The national NHS People Plan sets out an ambitious vision for the NHS, with more staff, working differently, in a compassionate and inclusive culture. It focuses on how we must all continue to look after each other and foster a culture of inclusion and belonging, as well as action to grow our workforce, train our people, and work together differently to deliver care.
Investing in a diverse NHS workforce enables us as a Trust to deliver a more inclusive service and improve patient care. Ensuring inclusive recruitment so opportunities for growth are available to all staff, and developing a more inclusive culture and sense of belonging are two priorities within the D&I space
Equality is about creating a fairer society where everyone has the opportunity to fulfil their potential. Diversity is about recognising and valuing difference in its broadest sense. Inclusion is about an individual’s experience within the workplace and in wider society and the extent to which they feel valued and included.

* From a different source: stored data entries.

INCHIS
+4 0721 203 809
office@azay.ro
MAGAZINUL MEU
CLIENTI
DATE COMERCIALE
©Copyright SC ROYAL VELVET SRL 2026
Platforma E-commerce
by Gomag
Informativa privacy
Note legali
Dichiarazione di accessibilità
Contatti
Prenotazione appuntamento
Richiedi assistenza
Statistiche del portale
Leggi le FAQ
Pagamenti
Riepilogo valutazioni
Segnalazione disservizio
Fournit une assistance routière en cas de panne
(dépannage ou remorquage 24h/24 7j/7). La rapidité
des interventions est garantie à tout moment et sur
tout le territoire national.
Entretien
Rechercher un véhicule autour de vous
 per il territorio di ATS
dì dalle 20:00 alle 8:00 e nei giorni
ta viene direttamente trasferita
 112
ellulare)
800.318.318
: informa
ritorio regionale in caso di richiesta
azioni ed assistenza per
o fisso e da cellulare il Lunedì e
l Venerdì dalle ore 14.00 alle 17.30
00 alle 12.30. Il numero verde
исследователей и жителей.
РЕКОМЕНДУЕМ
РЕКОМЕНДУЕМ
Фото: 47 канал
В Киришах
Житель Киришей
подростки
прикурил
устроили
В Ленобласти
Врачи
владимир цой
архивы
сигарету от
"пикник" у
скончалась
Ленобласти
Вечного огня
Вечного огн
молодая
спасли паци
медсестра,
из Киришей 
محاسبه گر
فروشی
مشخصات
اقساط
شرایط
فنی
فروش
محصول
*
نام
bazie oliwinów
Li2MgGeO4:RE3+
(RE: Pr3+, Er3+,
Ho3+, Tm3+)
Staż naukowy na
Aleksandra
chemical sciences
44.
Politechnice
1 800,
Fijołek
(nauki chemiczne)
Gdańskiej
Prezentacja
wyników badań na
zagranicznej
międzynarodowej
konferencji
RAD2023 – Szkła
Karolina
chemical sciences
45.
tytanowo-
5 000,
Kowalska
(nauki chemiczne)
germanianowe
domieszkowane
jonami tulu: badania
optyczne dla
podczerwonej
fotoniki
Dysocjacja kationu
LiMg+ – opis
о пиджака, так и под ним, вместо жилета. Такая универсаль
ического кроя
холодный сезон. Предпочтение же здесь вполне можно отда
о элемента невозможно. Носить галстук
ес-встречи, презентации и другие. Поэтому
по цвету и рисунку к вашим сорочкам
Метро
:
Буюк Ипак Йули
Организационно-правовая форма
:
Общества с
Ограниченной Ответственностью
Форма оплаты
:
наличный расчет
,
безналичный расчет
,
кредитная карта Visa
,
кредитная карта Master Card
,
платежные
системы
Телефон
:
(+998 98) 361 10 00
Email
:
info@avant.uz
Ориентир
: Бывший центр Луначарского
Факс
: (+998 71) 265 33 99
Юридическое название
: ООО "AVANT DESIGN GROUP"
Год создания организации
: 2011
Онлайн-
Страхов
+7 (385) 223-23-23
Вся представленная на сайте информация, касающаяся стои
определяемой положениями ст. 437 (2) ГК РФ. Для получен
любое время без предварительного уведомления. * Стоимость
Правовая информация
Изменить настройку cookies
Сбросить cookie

As a public authority we have legal requirements under the Equality Act 2010 to promote equality with due regard to the protected characteristics of:
- Gender reassignment
- Marriage and civil partnership
- Pregnancy and maternity
- Religion or belief
- Sexual orientation
This Act created a new general duty on the NHS when carrying out their functions to have due regard to:
- The need to eliminate discrimination, harassment and victimisation
- The need to advance equality of opportunity between persons who share a relevant protected characteristic and those who do not
- The need to foster good relations between people who share a relevant protected characteristic and people who do not
The Equality Act 2010 provides protection from “prohibited conduct” for groups of people with protected characteristics. Examples of prohibited conduct includes, direct discrimination (including combination discrimination), indirect discrimination, discrimination by association, discrimination by perception, harassment and victimisation.
The needs and circumstances for our patients, carers, communities and staff can be distinct and specific. In providing quality services and workforce environments that are appropriate and effective for all, we can prioritise and promote equality, diversity, inclusion and belonging.
Monitoring our service to ensure our people are protected
All NHS trusts are required, under the Equality Act 2010, to publish on an annual basis how our activities as a service provider and employer affect people with different protected characteristics. We are also required to set, review and publish Equality Objectives at least every four years.